The task :: Output the listing word for word, minus images.

Input data ::

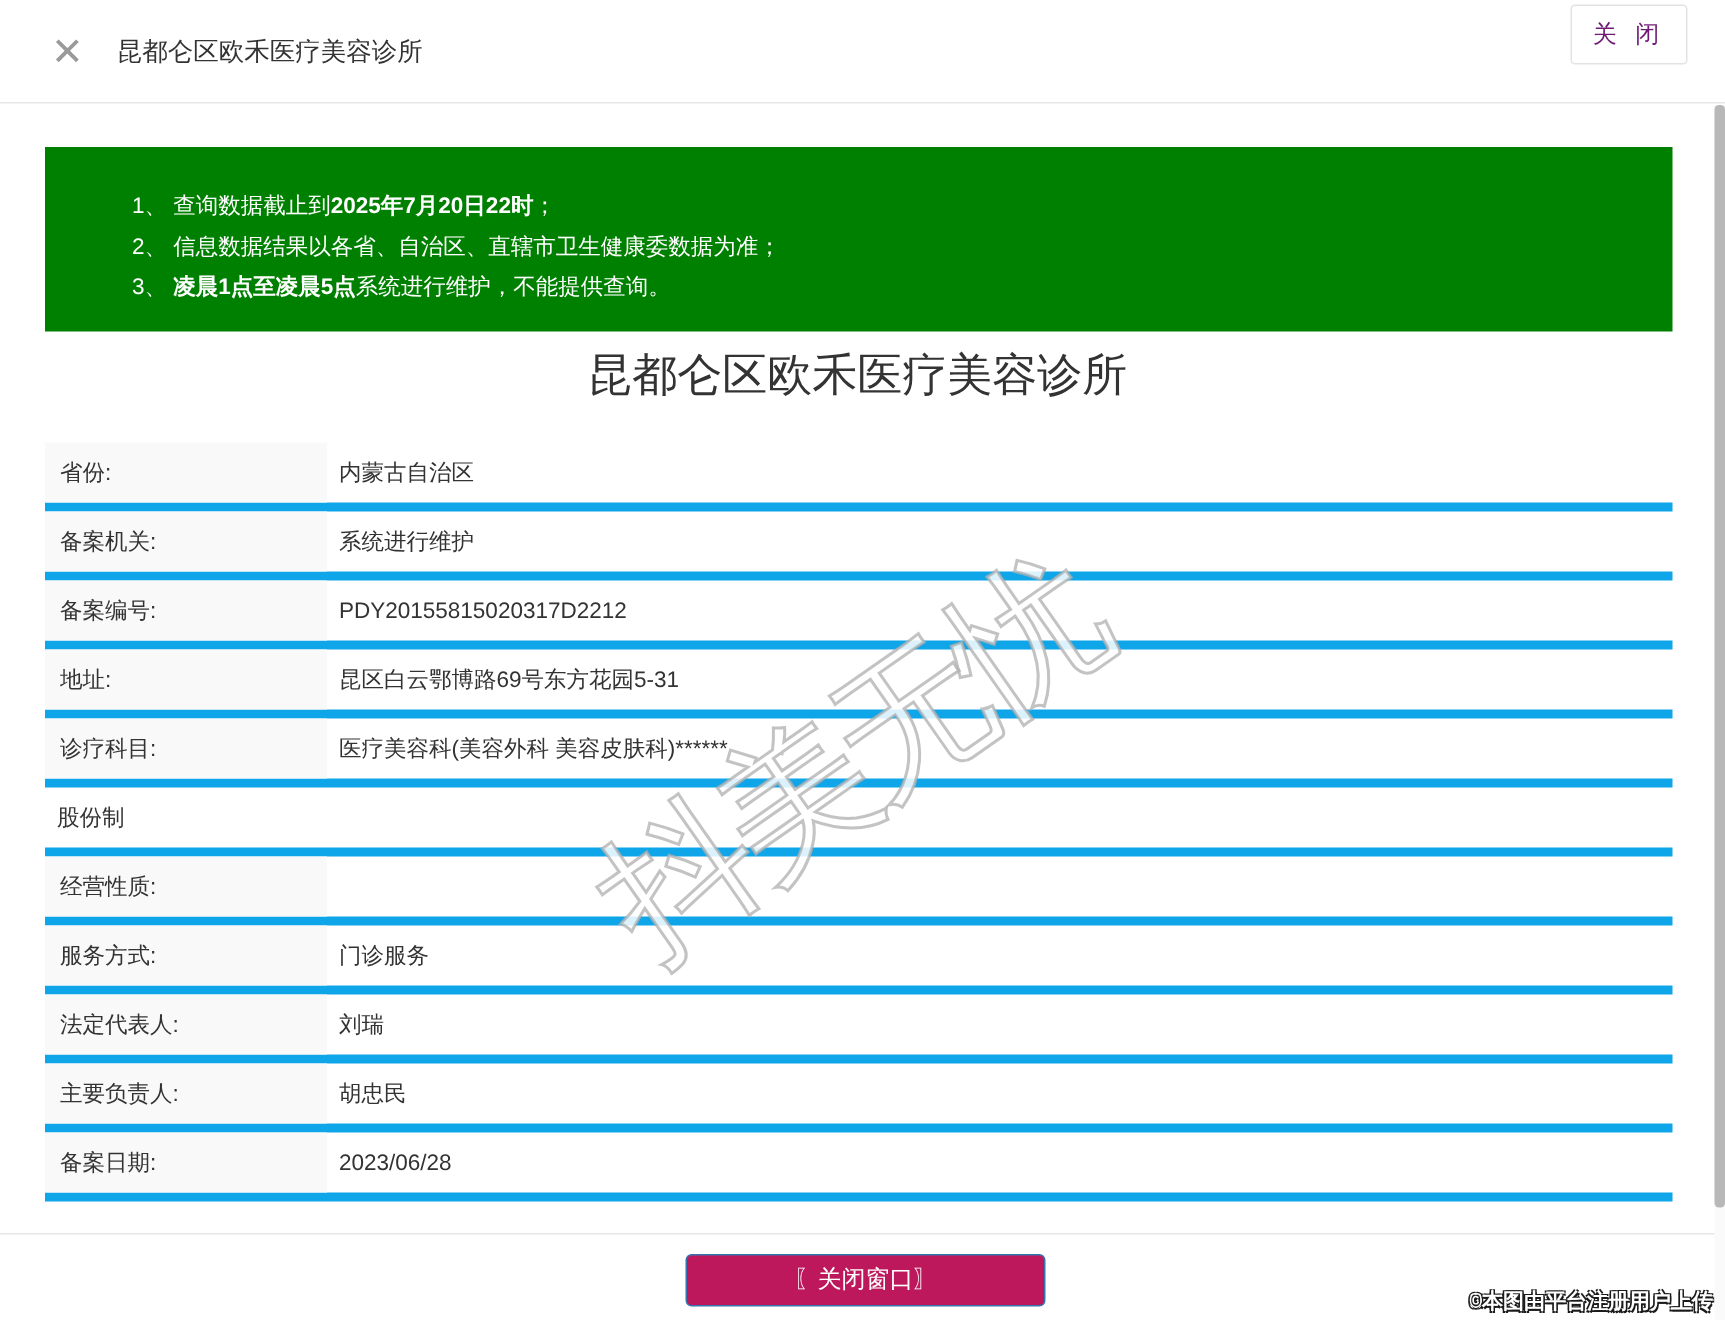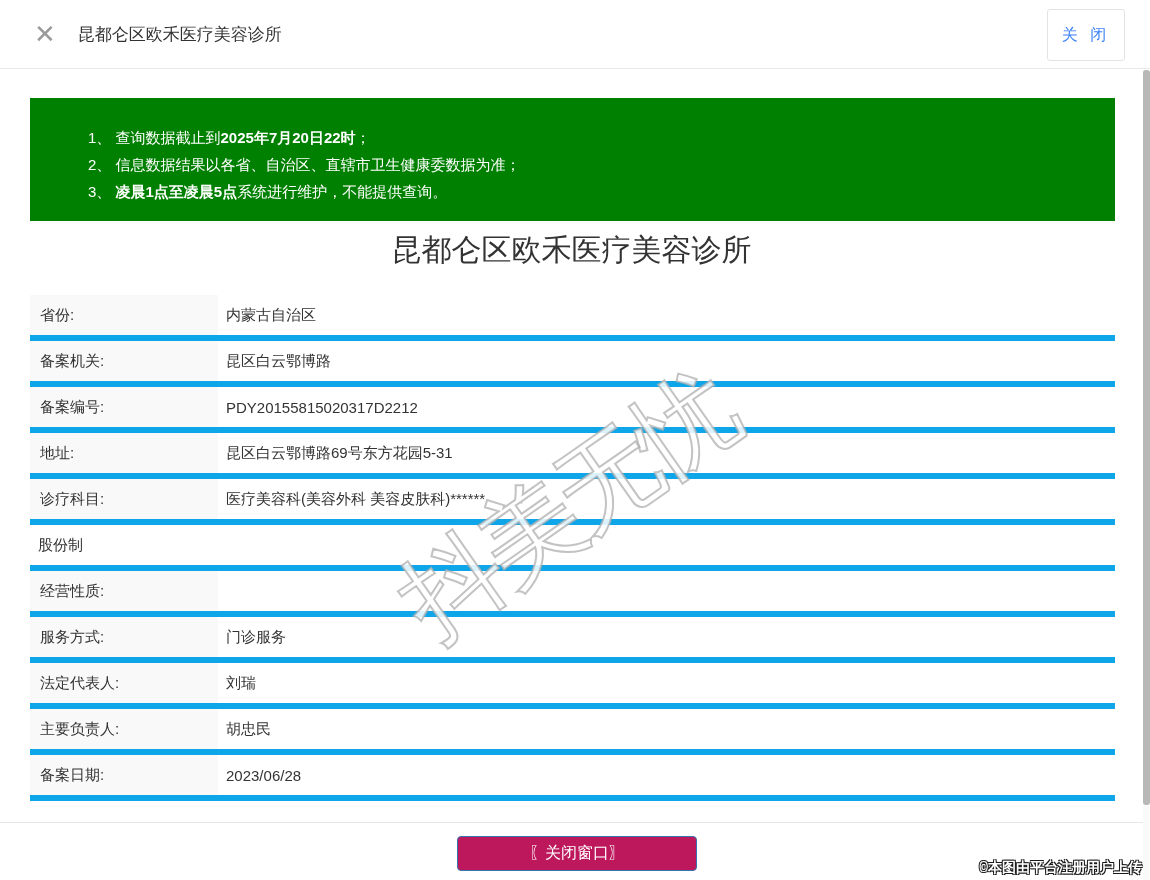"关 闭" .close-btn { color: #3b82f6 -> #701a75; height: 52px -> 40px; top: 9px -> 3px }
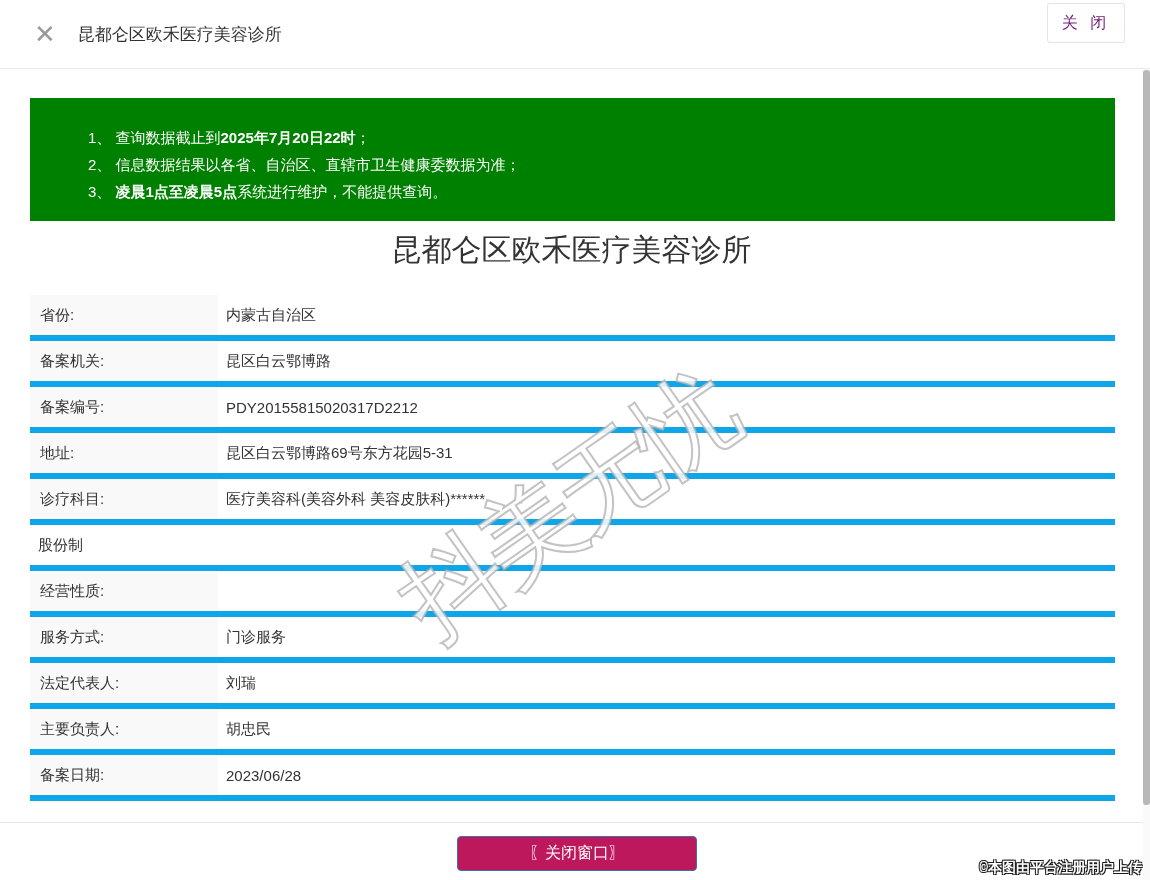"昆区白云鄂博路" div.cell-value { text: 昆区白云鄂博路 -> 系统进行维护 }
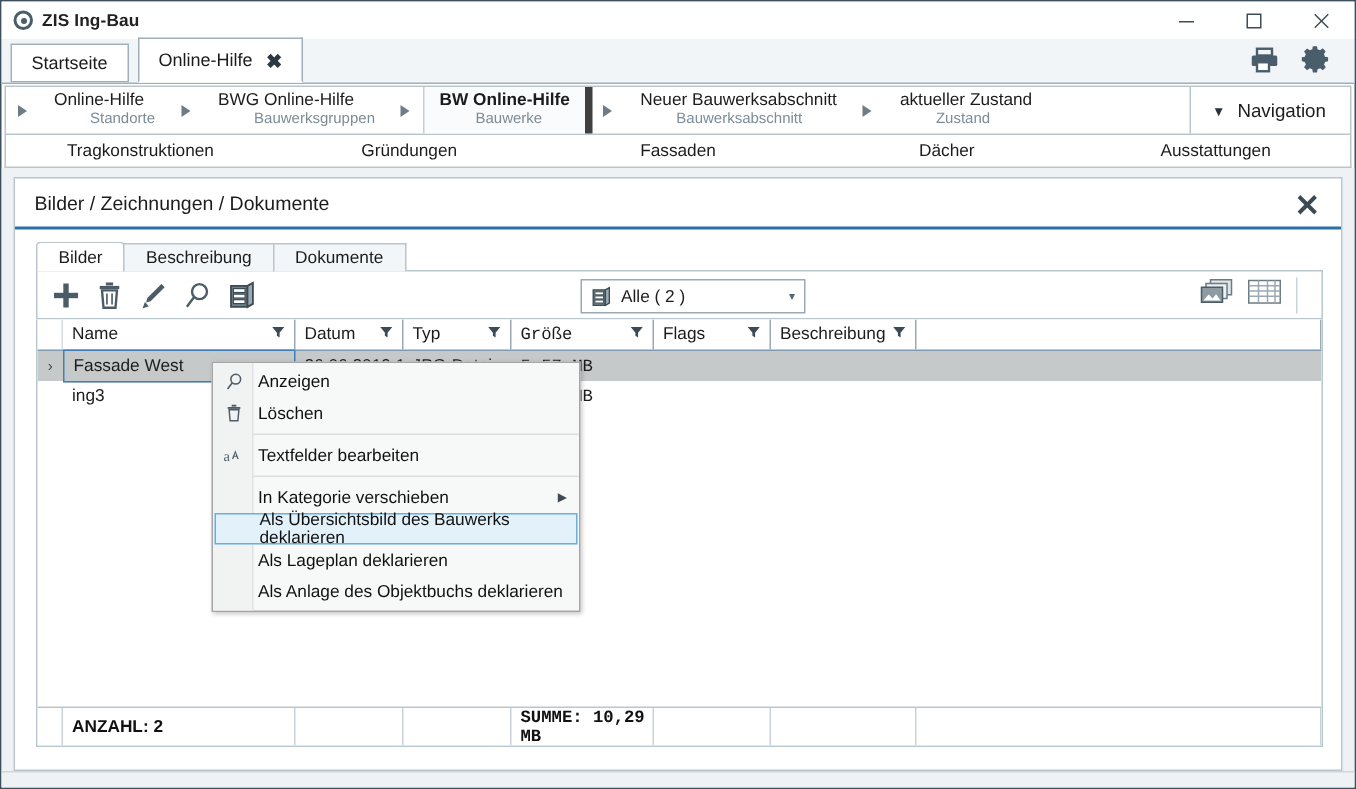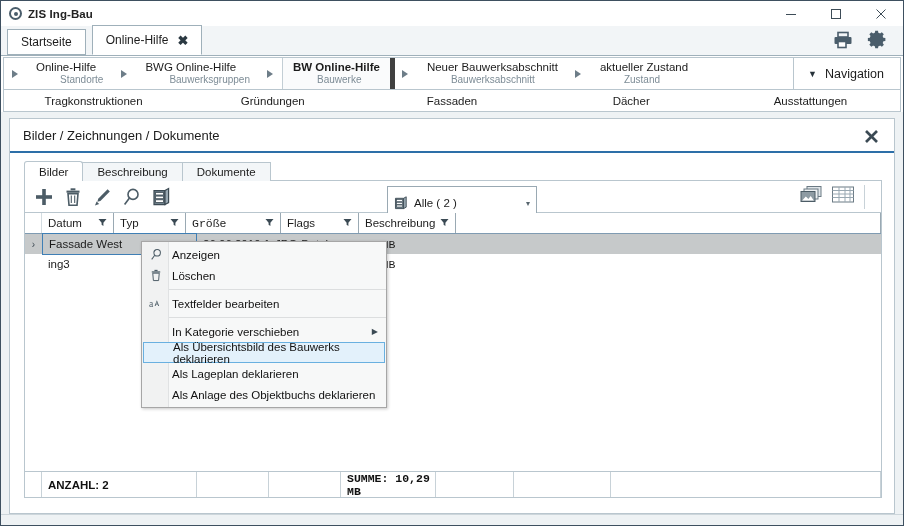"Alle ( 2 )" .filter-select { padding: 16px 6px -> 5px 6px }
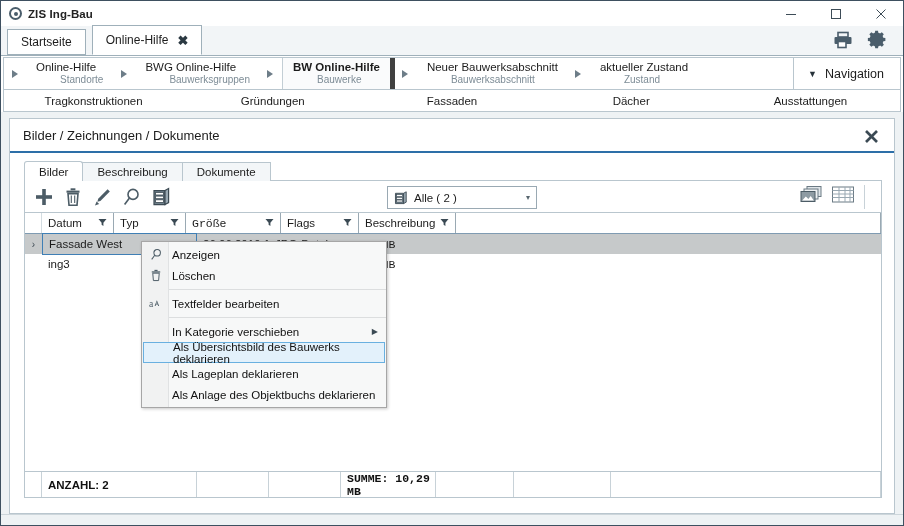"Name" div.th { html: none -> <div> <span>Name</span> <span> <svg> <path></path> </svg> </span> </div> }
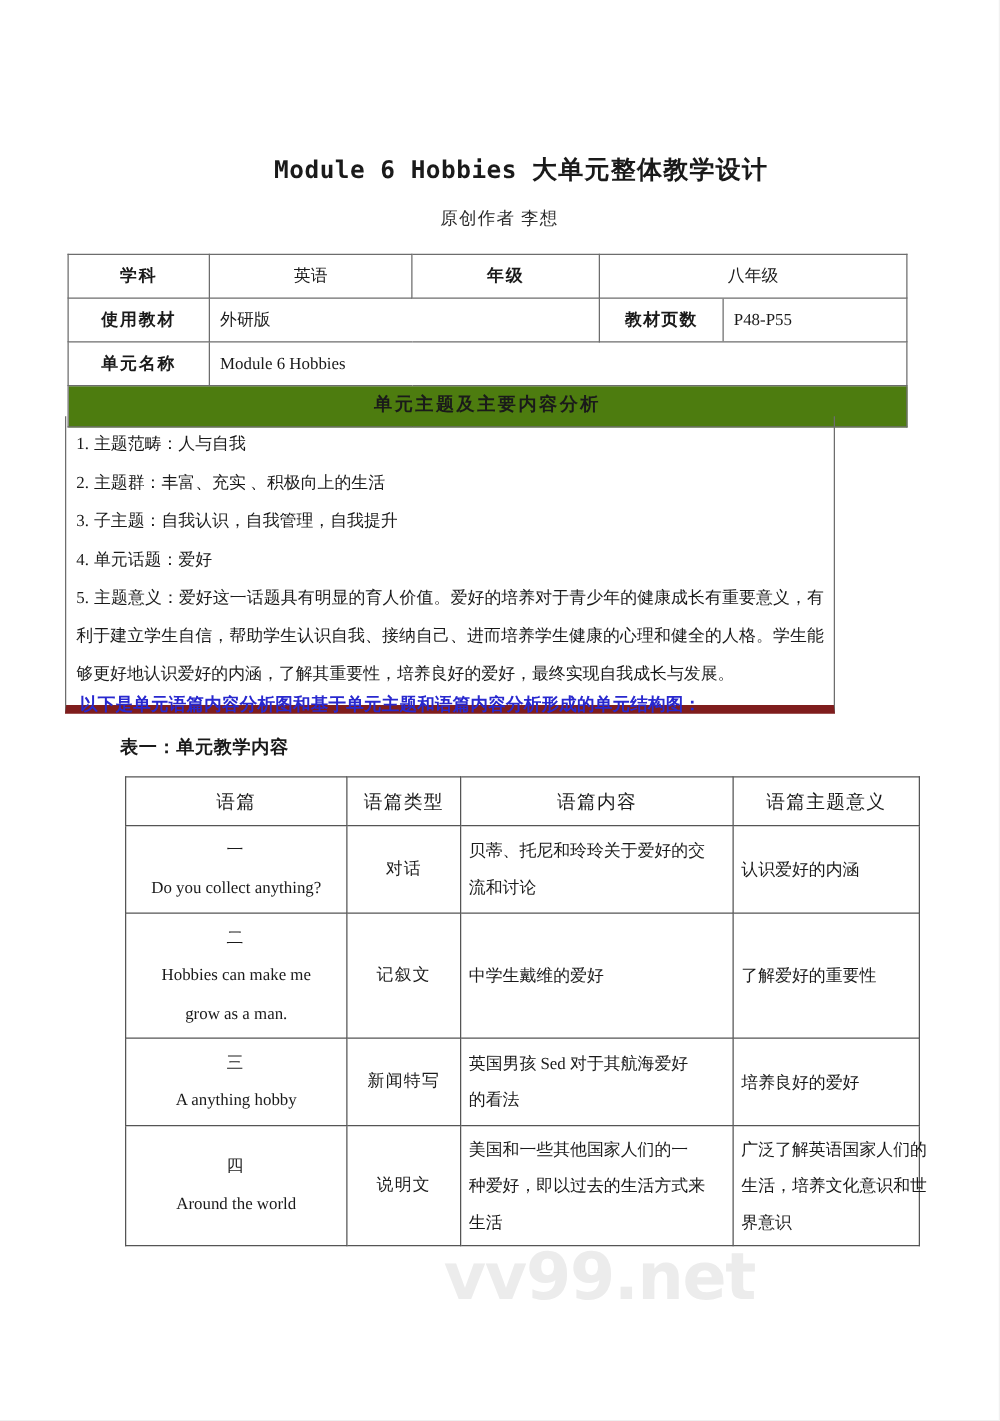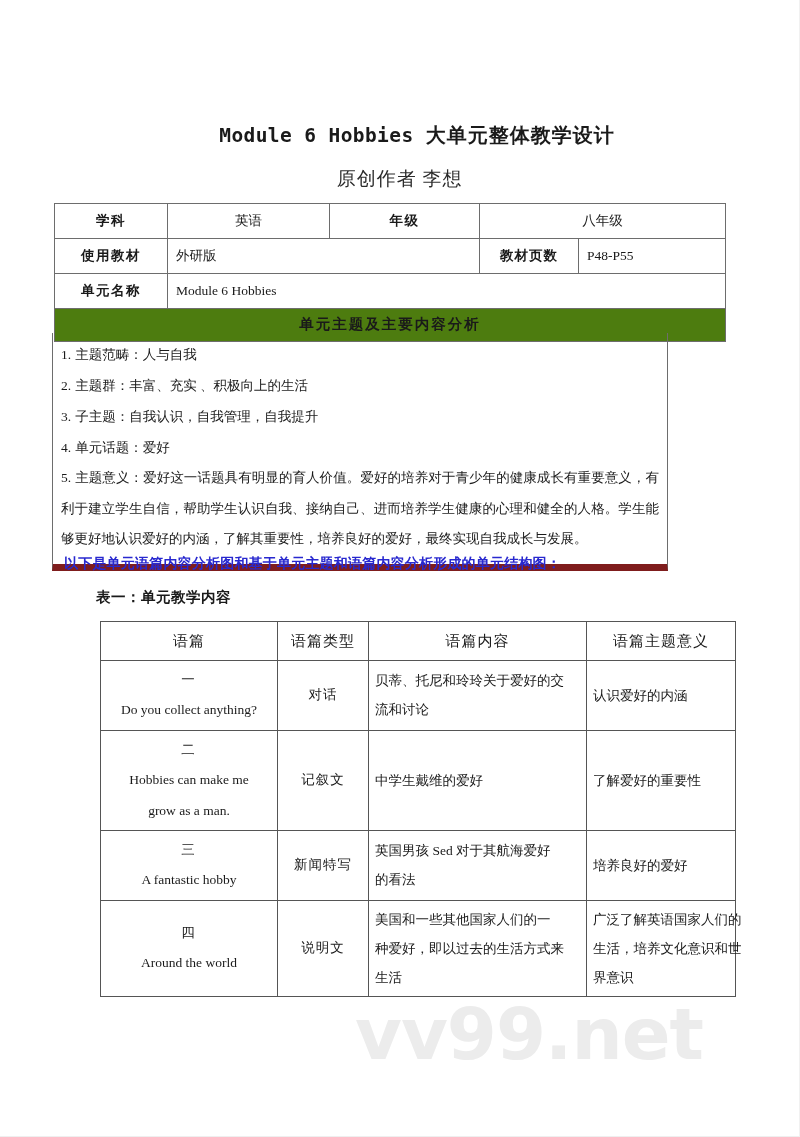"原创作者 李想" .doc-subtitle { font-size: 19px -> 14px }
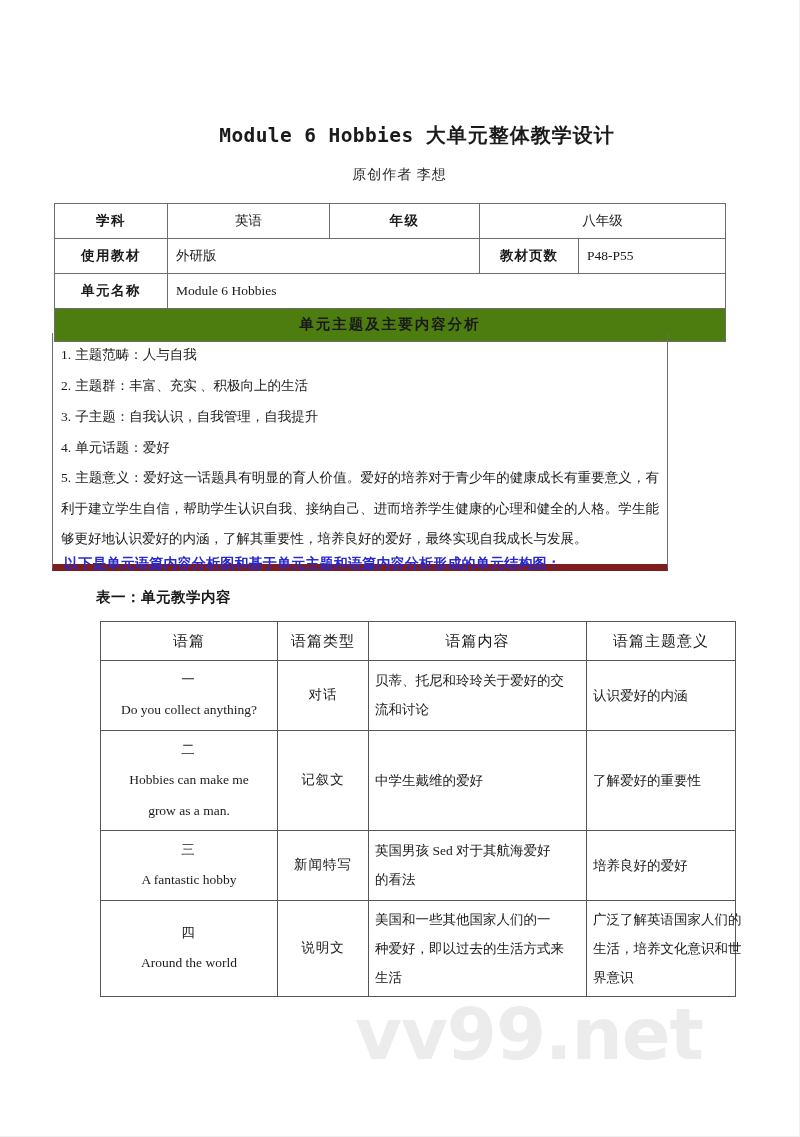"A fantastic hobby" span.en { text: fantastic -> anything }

Completed task ::
"关 闭" .close-btn { color: #3b82f6 -> #701a75; height: 52px -> 40px; top: 9px -> 3px }
"昆区白云鄂博路" div.cell-value { text: 昆区白云鄂博路 -> 系统进行维护 }
"Alle ( 2 )" .filter-select { padding: 16px 6px -> 5px 6px }
"Name" div.th { html: none -> <div> <span>Name</span> <span> <svg> <path></path> </svg> </span> </div> }
"原创作者 李想" .doc-subtitle { font-size: 19px -> 14px }
"A fantastic hobby" span.en { text: fantastic -> anything }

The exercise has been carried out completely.